Hips and Makers
Well after a sleepless night last night I had to go to the doctor today to get my back/unmovable leg seen to. The pain was unbearable and I couldn't get to sleep with it despite taking copious amounts of painkillers. In I went to see Dr. Wada, a friendly ol' fella who knows the boss very well...a story he tells to all the foreign staff who visit him. His reputation as a doctor has always been mocked and ridiculed by the foreign staff who go to him and after today, although i won't be joining the ranks of those how mock and ridicule him, I wonder about his medical prowess....but I do think he's a grand gentle fella with good enough english to get by. He called me Mark-san, thinking that that was my family name but when I said it was Carmody he was mortified and apologised profusely. Such a strange thing this Japanese formality. I'm known as Mark-san at work mainly because they can't pronounce my surname.
Anyway, I digress. His office/"medical centre" is small and situated on the 21st floor of a nearby building in OBP. I told him what was wrong (for those who don't know you haven't been reading my blog but here's a run down anyway (all those who know, skip the next 20 pages): pain across my middle back at night, pain coming from my lower back down my right leg and around the groin on my right-hand side, unable to either walk properly or run a step and an inability to raise my right leg at times. When in bed, trying to sleep, I can't use my right leg to move my body and have to struggle to get up on all fours to enable to turn over...Guero, if you read this tell me what it is!!). He took some x-rays of my lower back and hips. Less than 5 minutes later, I was called back into his office where he had the x-rays in hand. He asked me did I play alot of sport when I was younger as my spine was in great shape, very strong and the "architecture" looked superb...I think the translation of "architecture" from Japanese to English may be something entirely different. Anyway, I lay down on the table and he checked the movement of my legs and hips and then slapped my thigh and exclaimed, in his best Osakan accent, "I have it!!"....Hip Gout....now I have Hip Gout. How is it, particularly in someone as young as me, and particularly in the hip(!) do I get gout? He first thought it might have been a bone disease but because of the x-rays and by the lack of leg mobility, he knows it's a nerve disease (they use disease to mean ailment or condition), so gout it is. BUT GOUT IS NOT A NERVE DISEASE!!!!!!! Jeeeeeezzzzzzzzzzzz!!!!!! It's a deposition of sodium urate crystals in the joints...it's a form of arthritis for !#@% sake!!! Oh, the frustration...oh the desire for some perscribed painkillers!!!!! I just wanted to scream....

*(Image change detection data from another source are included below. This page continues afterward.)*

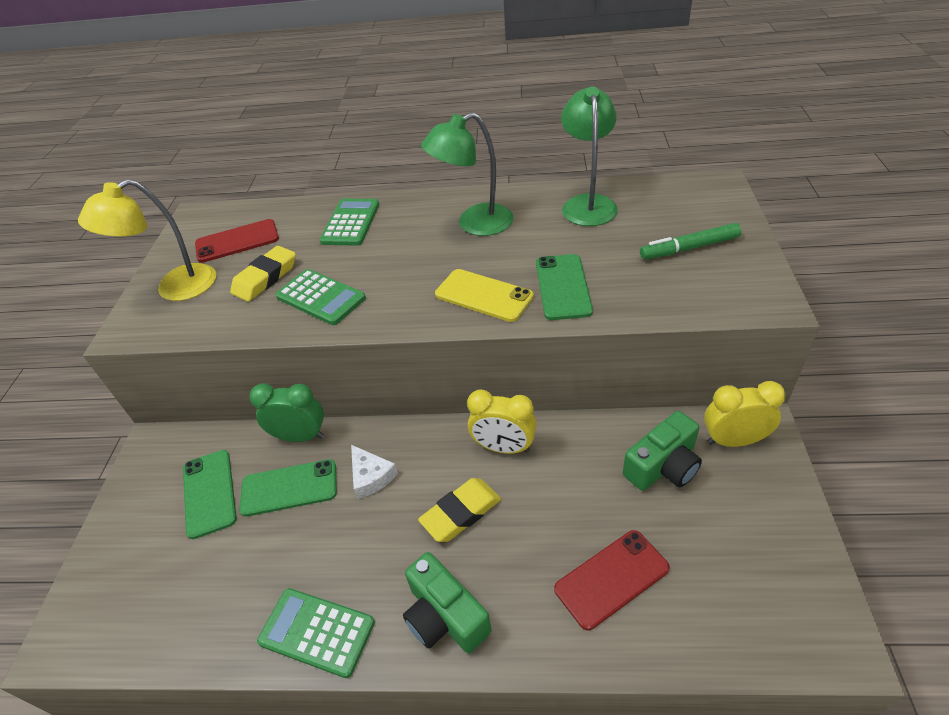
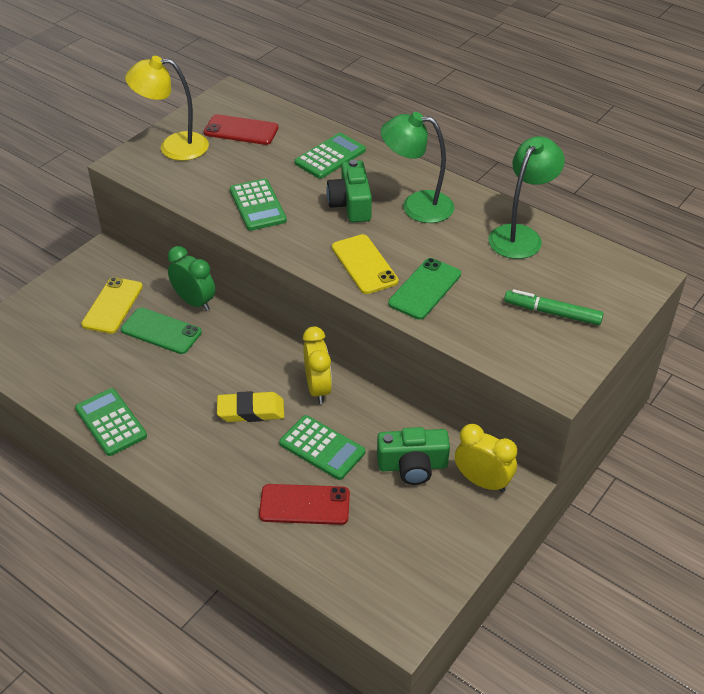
camera: 30 degrees right, 0 degrees up
green phone [183,450,237,539] -> yellow phone [81,277,143,334]
yellow eraser [230,246,296,302] -> none
white cheese [351,445,398,499] -> none
green camera [403,552,491,653] -> green camera moved to [326,160,372,223]
yellow clock [467,389,537,454] -> yellow clock turned 150 degrees counterclockwise [303,326,332,404]
none -> green calculator [279,415,365,480]

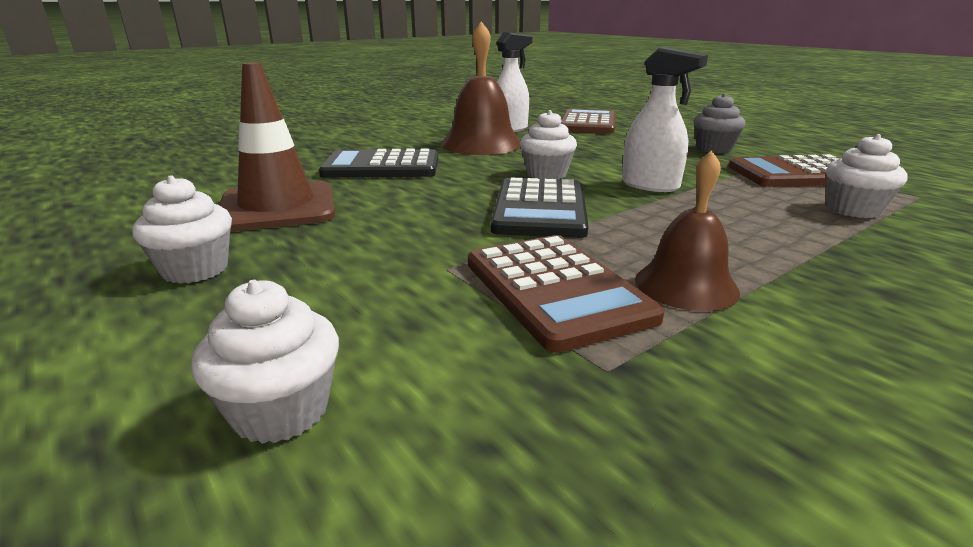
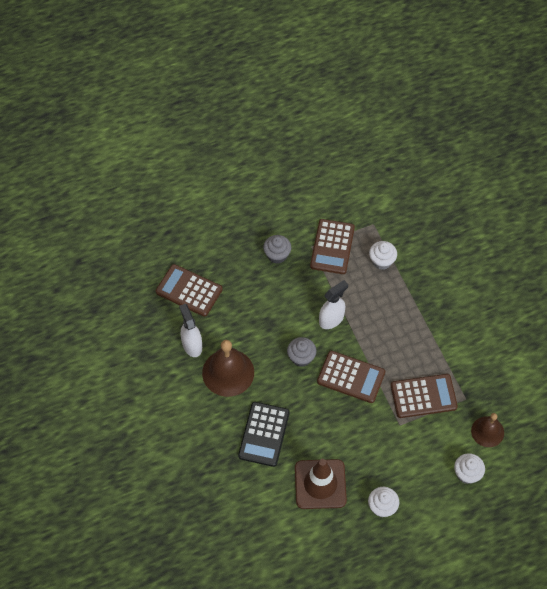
camera: 75 degrees left, 35 degrees up
black calculator [491,178,589,238] -> brown calculator [317,351,385,403]
white cupcake [520,110,577,179] -> grey cupcake [287,337,316,367]
brown bell [635,150,740,311] -> brown bell moved to [471,413,504,447]

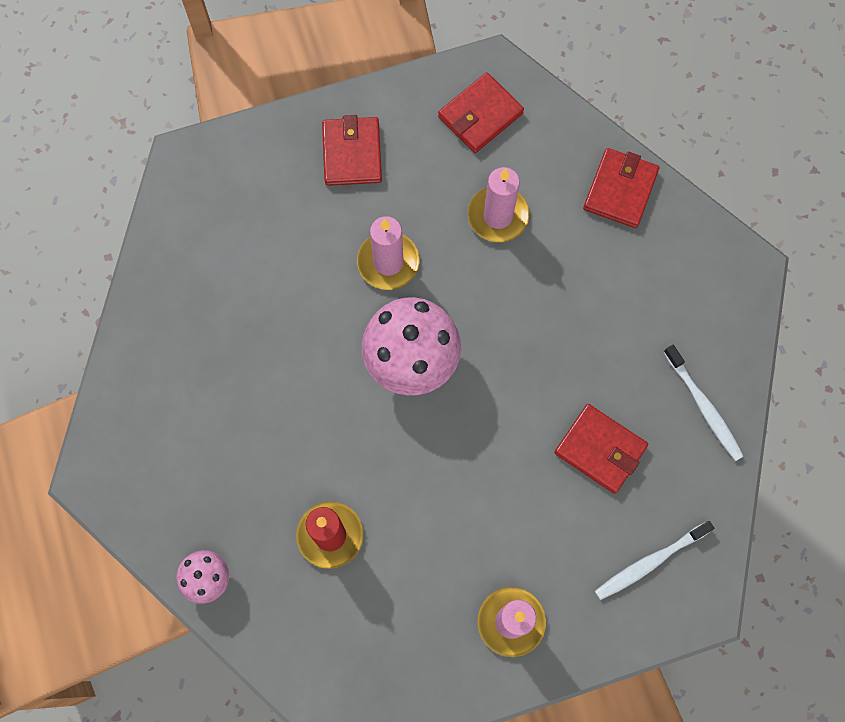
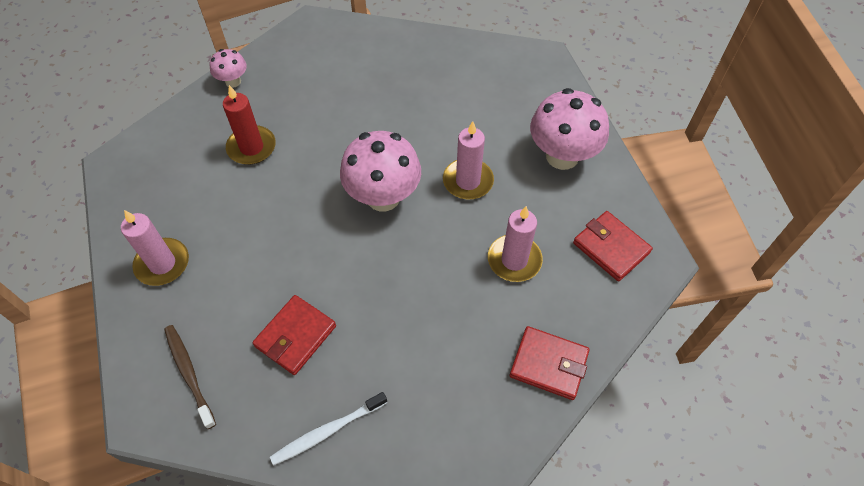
camera: 90 degrees right, 15 degrees down
red wallet [322,115,382,186] -> pink mushroom [530,88,609,170]
white toothbrush [595,521,714,600] -> brown toothbrush [164,325,216,429]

Instead, I just nodded and said thank you. He told me to give up the booze (not a bad thing I guess), coffee (not good) and eat more veggies and fruit which I can do. He gave me anti-inflammatories ("from Ciba-Geigy, the very best, no side effects") and vitamin B1 ("very good brand, no side effects") tablets. If the pain doesn't go away in 10 days I am to go back to him and he'll organize a CT or MRI scan. I think I'll go back for the scans. Not being able to lift my right leg is not only comical to see but it's damn painful. An ol' painkilling injection I thought would have been nice. What was once diagnosed as a sciatic problem has now mutated to a bout of gout...
However, the one thing which I want to point out, apart from the bad medical analysis, is the speed of the service. All that took less than 30 minutes!! And all it cost me was 12yoyos for the drugs...at least my 100yoyo monthly health insurance is paying for something!!